NSW Government’s Internet Speed Map Shows The State’s Winners – And Losers

We all like to complain about our Internet speed, partly because it’s so annoying when your connections are flaky, and partly because it’s near impossible to escape that sneaky feeling that somebody out there has it better than we do.

If you live in New South Wales, you can now quantify your Internet speed in relative terms, with the NSW State Government opening up its Digital Connectivity Index to provide a measure of the quality of digital connections across the state.

What Can I Do With The Digital Connectivity Index?

Digital Connectivity Index Screenshot
The middle of Sydney has pretty good Internet. That’s not really a surprise. (Image: Screenshot)

If you happen to be an approved user by the NSW Government, there would appear to be more granular data available with a login, but anyone can head to the Digital Connectivity Index web site and enter a standard street address to get a snapshot of their suburb or LGA’s Internet speeds on demand, with filtering available for fixed line and mobile broadband quality.

What you’ll then get is a colour-coded indication for quick reference, as well as three scores: Access, Affordability and Demographics.

What you ideally want to see there are scores at least hitting 61 or above, which indicates – as per the digital index website that

“Communities with these scores are likely able to meaningfully conduct digital activities such as working, video conferencing and accessing telehealth.”

So for example in the screenshot above – checking how good the internet connectivity is at the post office in Sydney’s CBD – we can see that it sits rather comfortably in what the index refers to as the “excellent” band for all three scores.

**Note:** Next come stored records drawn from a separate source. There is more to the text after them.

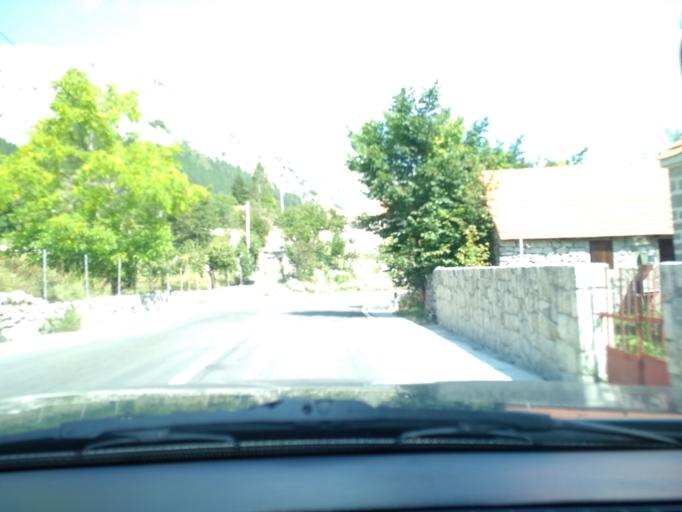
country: ME
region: Kotor
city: Kotor
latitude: 42.4323
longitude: 18.8086
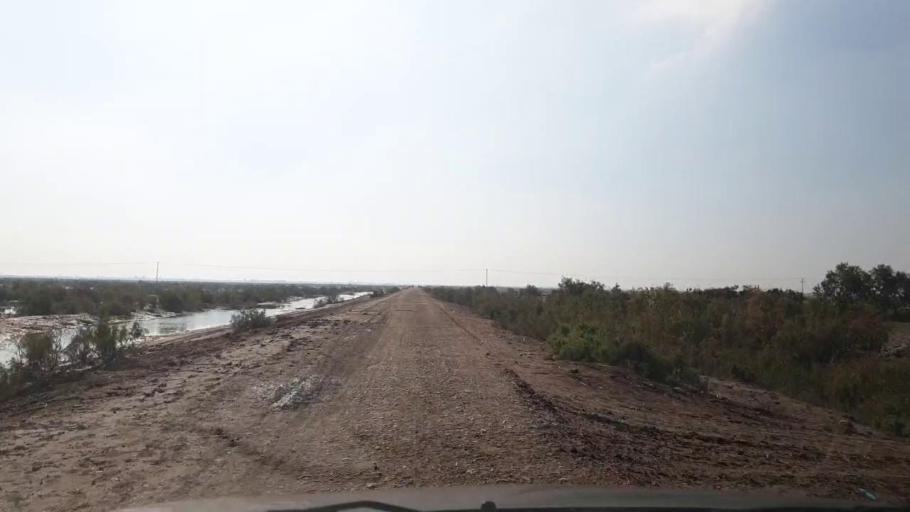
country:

Whereas if you shift your focus to, say, Oaklands in the Riverina region, digital connectivity is a considerably more challenging prospect.

This is… not quite as good, though it is serving a smaller population. (Image: Screenshot)

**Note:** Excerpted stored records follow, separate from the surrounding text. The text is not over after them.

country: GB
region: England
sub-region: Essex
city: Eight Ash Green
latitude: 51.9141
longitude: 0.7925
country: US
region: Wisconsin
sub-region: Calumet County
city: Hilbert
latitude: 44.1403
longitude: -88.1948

One caveat here is that while the data is claimed to have been assembled from some 220 million data points, it’s not being calculated and displayed in anything near real-time. While it is continuously updated, it’s primarily based at this time on data from 2022.

The intent here is not so much enviable neighbour-suburb voyeurism, but instead as a tool to help guide investment and development decisions at a government level looking to the future. Like, perhaps – and it’s just a suggestion – getting the good folks of Oaklands some better connectivity at some point. That would be nice.